**** Passage ****
It’s no surprise that Google is the most popular search engine in the world. In fact, according to NetMarketShare, it owns over 75% of the desktop search engine market share and over 94% of mobile/tablet search engine market share.
Desktop Search Engine Market Share – October 2016
Mobile/Tablet Search Engine Market Share – October 2016
And it’s stats like these that have SEO and digital marketing professionals everywhere focusing solely on Google, when looking to improve organic search visibility. Why focus on optimizing for Bing, or Yahoo, or AOL, when they take up such a small piece of our search pie?
So when we’re asked the question, “Is Bing a Thing?” we’re quick to dismiss the need for optimization focused on Bing’s ranking algorithm; but the truth is, the answer should be “It depends.”
Understanding Bing’s Role in Your Audience’s Search World
The first place to start is your website analytics.
****
## Exercise description
Please list every search engine named in the passage above.
**** Data for review ****
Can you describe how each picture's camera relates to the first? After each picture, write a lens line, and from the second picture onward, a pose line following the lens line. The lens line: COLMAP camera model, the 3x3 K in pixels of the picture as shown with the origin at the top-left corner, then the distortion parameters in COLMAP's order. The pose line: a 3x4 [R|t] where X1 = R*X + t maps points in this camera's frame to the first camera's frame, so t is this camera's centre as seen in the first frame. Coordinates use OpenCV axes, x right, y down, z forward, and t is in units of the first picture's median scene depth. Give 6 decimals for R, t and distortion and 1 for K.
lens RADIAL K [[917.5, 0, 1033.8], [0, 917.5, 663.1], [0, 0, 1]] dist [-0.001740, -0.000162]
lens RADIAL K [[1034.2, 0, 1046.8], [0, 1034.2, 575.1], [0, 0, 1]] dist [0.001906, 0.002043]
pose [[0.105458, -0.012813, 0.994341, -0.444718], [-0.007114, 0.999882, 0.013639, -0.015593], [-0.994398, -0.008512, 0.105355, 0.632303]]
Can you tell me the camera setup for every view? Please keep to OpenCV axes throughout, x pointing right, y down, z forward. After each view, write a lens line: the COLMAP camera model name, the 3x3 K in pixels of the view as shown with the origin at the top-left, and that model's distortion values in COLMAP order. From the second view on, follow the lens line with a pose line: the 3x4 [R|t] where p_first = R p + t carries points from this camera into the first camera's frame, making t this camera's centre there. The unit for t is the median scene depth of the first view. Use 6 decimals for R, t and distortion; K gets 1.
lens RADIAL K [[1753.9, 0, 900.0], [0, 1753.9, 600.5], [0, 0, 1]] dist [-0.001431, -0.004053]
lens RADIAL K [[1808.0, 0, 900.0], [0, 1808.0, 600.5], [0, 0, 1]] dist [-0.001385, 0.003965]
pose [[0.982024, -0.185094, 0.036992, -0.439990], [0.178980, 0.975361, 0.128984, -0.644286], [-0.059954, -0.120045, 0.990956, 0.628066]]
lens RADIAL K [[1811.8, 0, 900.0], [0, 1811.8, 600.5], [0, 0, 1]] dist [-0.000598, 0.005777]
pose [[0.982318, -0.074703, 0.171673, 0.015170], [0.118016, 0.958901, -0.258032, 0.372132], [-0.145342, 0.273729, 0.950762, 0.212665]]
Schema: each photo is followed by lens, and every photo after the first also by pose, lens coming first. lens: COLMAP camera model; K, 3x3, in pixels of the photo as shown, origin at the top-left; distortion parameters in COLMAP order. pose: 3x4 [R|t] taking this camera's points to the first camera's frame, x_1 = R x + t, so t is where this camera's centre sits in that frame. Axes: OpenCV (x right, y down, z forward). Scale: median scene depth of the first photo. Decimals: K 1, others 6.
****
## Task solution
Google, Bing, Yahoo, AOL